Perfect, thank you. Thank you for your questions. And we have a final question for today from the line of Timothy Chiodo with UBS. Your line is live.
Great, thank you. I think all the answers, Asha, around capital were really, really helpful. A minor follow up there. It looks like in the quarter, capital revenue growth decelerated from 90 into the high 20s, if I'm not mistaken. And I think it was really, it was helpful that you gave the implied guidance for capital next year, would be a little bit of an acceleration. Was there any kind of nuance around this quarter's capital revenue growth, either just lapping dynamics or something else that would have made the growth decelerate to that extent this quarter?

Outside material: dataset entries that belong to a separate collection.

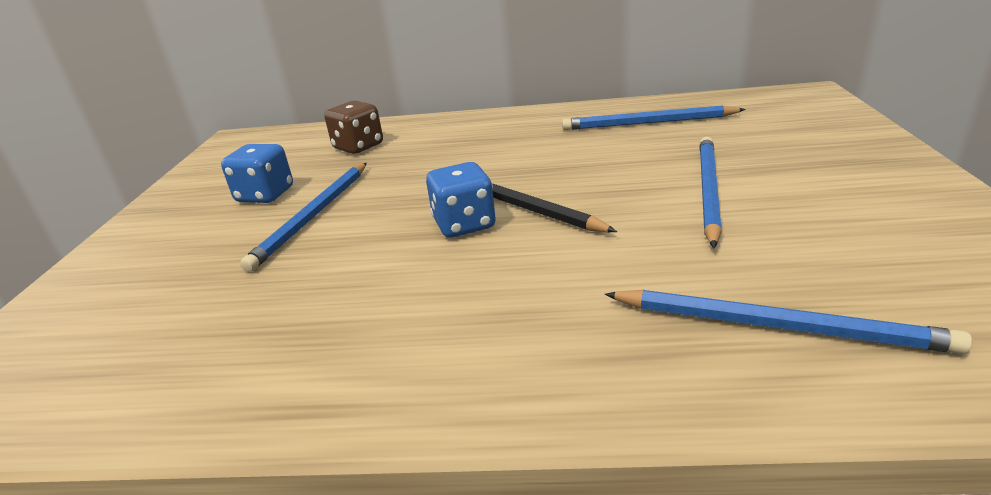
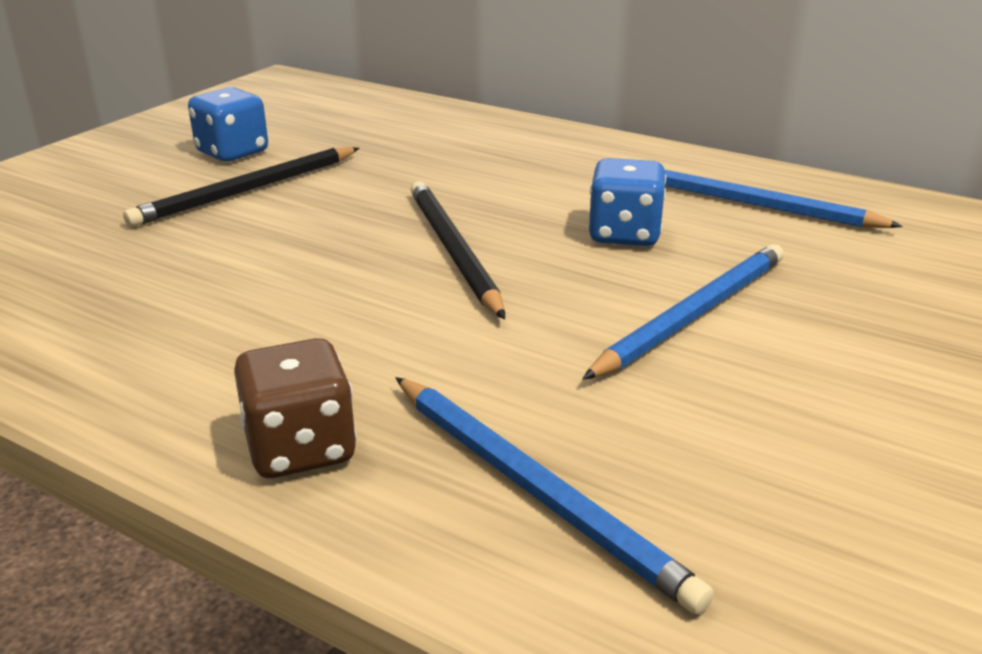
camera: 25 degrees right, 0 degrees up
(313, 216) = (247, 191): blue pencil -> black pencil
(358, 147) = (382, 127): brown dice -> brown dice (300, 449)
(464, 224) = (372, 253): blue dice -> blue dice (624, 234)

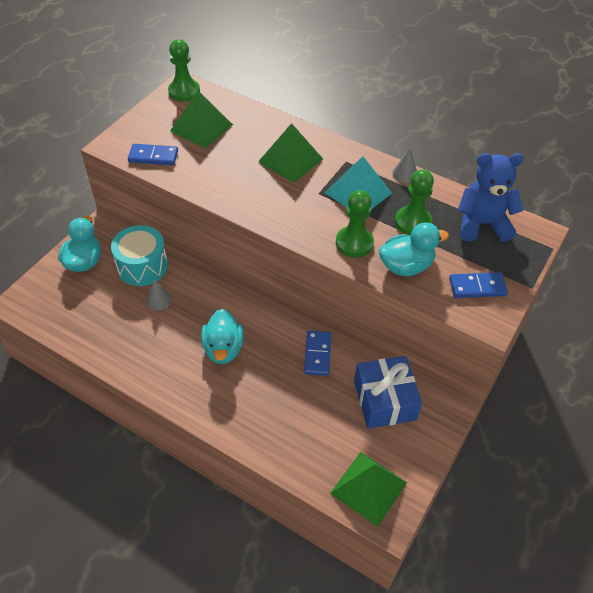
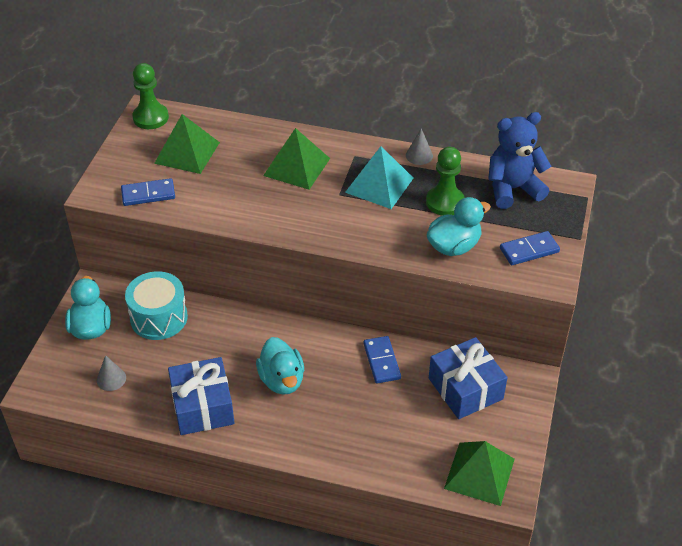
camera: 15 degrees left, 5 degrees down
(146, 355) = (202, 406): none -> blue gift
(158, 300) = (191, 348): grey cone -> grey cone (111, 379)
(354, 243) = (394, 235): green pawn -> none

Yeah, for sure. Thanks, Tim. Thanks for the question. As we talked about, we did see the Microsoftness in Q4 on same store sales, and that directly impacts capital revenue. As you know, capital revenue basically comes from the collections that we make from our customers' sales. So we get paid back through light speed payments. So when our customers' same store sales are declining or lower in terms of GTV versus the prior quarter, we get paid on a slower pace and that directly impacts capital revenue. As I mentioned though, in April and May, we started to see the same store sales stabilize. So we should see that capital revenue come back in the first quarter.
Okay, great. Thank you. Okay, that really helped. Yeah, it wasn't clear to me that that would explain going from 90 to high 20s, but I was wondering if there was anything else there, but it sounds like no, but I appreciate the answers.
Thanks. Thank you for your questions. And ladies and gentlemen, that will conclude our Q&A session for today's call. I'd like to turn it back over to Gus for any closing comments.
That's it. Thanks for joining us this morning. The IR team will be around if anybody has any further questions, and we look forward to speaking to you at our next conference call. Thanks everyone.